Star Trek was more expensive than Voyage to the Bottom of the Sea and Lost in Space, the two contemporary weekly SF shows. Voyage was more effects intensive than LiS, generally, and both shows often went over budget. However, they were able to do more with their money because they shared props, sets and costumes and also because a lot of their overhead was absorbed by Fox - both were studio productions, while Star Trek wasn't until Paramount bought Desilu (and then immediately cut the budget).

Desilu was a studio. They filmed Trek, M:I, and Mannix on their own studio lot on Gower Street and the Culver City backlot, both of which they'd purchased from RKO in 1957. The Gower Street lot was adjacent to the Paramount lot, and the two were merged when Gulf & Western bought them both. (Paramount didn't buy Desilu; G&W bought Paramount Pictures and Desilu in succession and renamed Desilu as Paramount Television.)


Star Trek created all of their sets from scratch. A lot of the Irwin Allen shows either relied on movie props (Voyage used sets from the feature film), military surplus or NASA cast offs (the Burroughs computers were everywhere) and because they were from the real world, they had a lot of details that wouldn't necessarily find in sets from scratch. As far as visually, there was a sense of reality to the standing sets of the IA shows. Star Trek had a more sleek, smooth look. And TBH the planet sets looked no more or less real than the Pondarosa set or the Dodge City set with the painted background.

In Roddenberry's original 1964 series pitch, he proposed a couple of budget-saving measures that weren't used: acquiring sets from recently completed movies or TV movies, and setting 3-4 stories on the same world so the sets could be reused. I'm surprised they never did either of those. (I particularly like the latter; how can you explore an entire world in just a few days? Sticking around the same planet for multiple adventures would've made a lot of sense.) I'm also surprised they never built an episode around stock footage like The Time Tunnel did routinely. There weren't that many Paramount sci-fi movies that would've worked, but maybe something historical could've worked for an Earth-parallel planet. They did use a bit of historical-movie stock footage in the Guardian of Forever, but that was it.

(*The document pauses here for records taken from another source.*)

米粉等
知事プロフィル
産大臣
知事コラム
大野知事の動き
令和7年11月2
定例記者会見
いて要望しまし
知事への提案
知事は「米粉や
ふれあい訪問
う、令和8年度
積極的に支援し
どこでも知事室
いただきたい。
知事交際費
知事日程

The other show being filmed on the Desilu lot, 'Mission: Impossible' was given a budget by CBS, of $170,000 per episode in its first season, with Desilu kicking in additional funds to cover overruns, bringing the total per episode budget to $186,865 per episode.​

I presume Mannix was filmed there too.


Bear in mind that those strings were also completely invisible until 2-3 decades after the original airing.

That's actually not true at all. Allan Asherman's 1981 The Star Trek Compendium, published less than 14 years after "Catspaw" came out (dated January '81 and thus probably on the shelves by December '80) and decades before TOS was remastered in HD, points out that the alien puppets were "disappointing" because they were "operated with thick, black threads that are painfully obvious even after the puppets have stopped moving." Even for its day, it was a badly done effect.

As I recall, part of the reason the Lydeckers' miniature ships were flown on horizontal wires is that it was easier to hide horizontal wires in a TV image because they could vanish between the scan lines, while vertical wires tended to be easy to spot.